Q: At the end of the season, Paul [Holmgren] said he couldn’t figure out why this team didn’t play as well as it did the first half of the season. Do you have any thoughts about that at all?
 
“I don’t. You know, I think everybody would have liked to get better as the season progressed and those are the teams that usually progress further into the playoffs. I think we’ve seen that with the four teams that are in the conference finals. All four of those teams got better as the season went along and that’s what you need to do be successful is playing your best hockey at the right times, and we weren’t.

“That is something for whatever reason we didn’t do. I don’t think I have an answer for why. I know you’ve got a lot of opinions on it. I couldn’t give you the answer as to why.  There’s going to be 29 other teams in the same boat as us. So, it sucks. You set out to have a goal and you don’t achieve that goal it’s very disappointing.

“There are always arm chair quarterbacks, there’s always people looking in, looking for excuses or answers as to why this happened, that happened. At the end of the day, we didn’t get the job done. We’ve got to use the summer properly and make sure we are ready to go for September, whatever the start of camp is 15th or 16th, make sure once we set foot on the ice, we’re focused and understand what we need to do to be successful and follow through on that.”

Chris Pronger seen with bandages while interviewing with ABC6.
 
Q: Coming off that, a lot of fingers were pointed at Mike Richards, I am sure you have heard some of the things that were said about him…
 
“I have not. I have not. I have a simple answer for you. When a team wins, players get pats on the back or get all the credit. That’s usually your captain, your goalie, all the rest of that. When you lose, whether it’s fair or unfair, the people that get criticized are your captain, and your goalie, and all the way down the line. This is a team sport and for you to be successful you need everyone around you to play well. Whether it’s [Michael Richards], [Jeff Carter], myself, [Kimmo Timonen], [Brian Boucher], [Sergei Bobrovsky]; I mean it’s not just one guy.

“People can say whatever they want about Richie, but at the end of the day you have to realize it’s a team sport. I saw one headline ‘should Mike Richards step away for a year from the C.’ What good does that do? That is the most ridiculous thought I have heard yet. This is on-the-job training for Mike. I was brought in to help him be a captain and do all the rest of that and kind of help with my experiences.

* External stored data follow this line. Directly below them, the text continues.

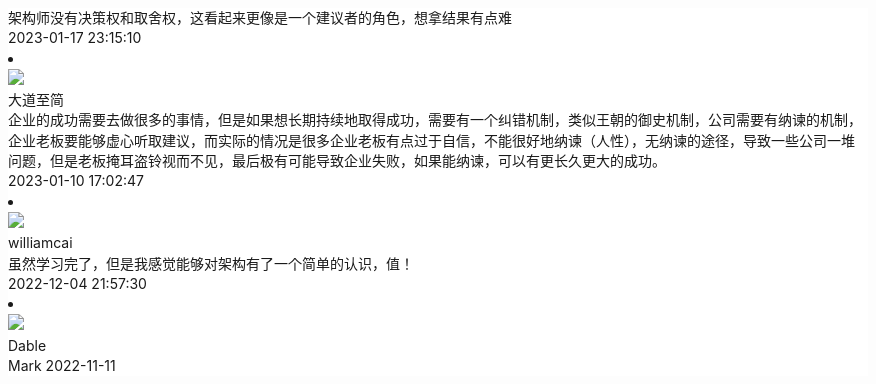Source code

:   <div class="_2_QraFYR_0">架构师没有决策权和取舍权，这看起来更像是一个建议者的角色，想拿结果有点难</div>
  <div class="_10o3OAxT_0">
    
  </div>
  <div class="_3klNVc4Z_0">
    <div class="_3Hkula0k_0">2023-01-17 23:15:10</div>
  </div>
</div>
</div>
</li>
<li>
<div class="_2sjJGcOH_0"><img src="https://static001.geekbang.org/account/avatar/00/22/ba/32/cf75ea4b.jpg"
  class="_3FLYR4bF_0">
<div class="_36ChpWj4_0">
  <div class="_2zFoi7sd_0"><span>大道至简</span>
  </div>
  <div class="_2_QraFYR_0">企业的成功需要去做很多的事情，但是如果想长期持续地取得成功，需要有一个纠错机制，类似王朝的御史机制，公司需要有纳谏的机制，企业老板要能够虚心听取建议，而实际的情况是很多企业老板有点过于自信，不能很好地纳谏（人性），无纳谏的途径，导致一些公司一堆问题，但是老板掩耳盗铃视而不见，最后极有可能导致企业失败，如果能纳谏，可以有更长久更大的成功。</div>
  <div class="_10o3OAxT_0">
    
  </div>
  <div class="_3klNVc4Z_0">
    <div class="_3Hkula0k_0">2023-01-10 17:02:47</div>
  </div>
</div>
</div>
</li>
<li>
<div class="_2sjJGcOH_0"><img src="https://static001.geekbang.org/account/avatar/00/11/ac/96/46b13896.jpg"
  class="_3FLYR4bF_0">
<div class="_36ChpWj4_0">
  <div class="_2zFoi7sd_0"><span>williamcai</span>
  </div>
  <div class="_2_QraFYR_0">虽然学习完了，但是我感觉能够对架构有了一个简单的认识，值！<br></div>
  <div class="_10o3OAxT_0">
    
  </div>
  <div class="_3klNVc4Z_0">
    <div class="_3Hkula0k_0">2022-12-04 21:57:30</div>
  </div>
</div>
</div>
</li>
<li>
<div class="_2sjJGcOH_0"><img src="https://static001.geekbang.org/account/avatar/00/0f/d3/2e/7ec39cca.jpg"
  class="_3FLYR4bF_0">
<div class="_36ChpWj4_0">
  <div class="_2zFoi7sd_0"><span>Dable</span>
  </div>
  <div class="_2_QraFYR_0">Mark 2022-11-11</div>
  <div class="_10o3OAxT_0">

“I think I got here, he was 24, he’s now 26. I think he’s made some strides. Everybody does things their own way. I wasn’t always this vocal with the media or this patient. It takes time, you have to have those experiences. I think when you go through tough times, maybe this is one of them for him, you learn an awful lot about yourself, you gain a lot of experience. This game and life is not easy.  Nothing in life worthwhile is easy.  If it was, everyone would be able to do it.

“You learn how to handle different situations and it only makes you better as a player and a person, because you can always look back on those tough times and [know] I was able to come through those with my head held high and better. So will Mike. I went through them as a young captain; I went through them as a player. Getting booed, getting mouthed off walking out of the rink and wanting to fight guys after games and all the rest of it. It’s not easy, especially on a team when the expectations are this high and the fans are this passionate.

“That’s all experience. I think it’s a little ridiculous to be blaming one person.  We win as a team and lose as a team – period, end of story.”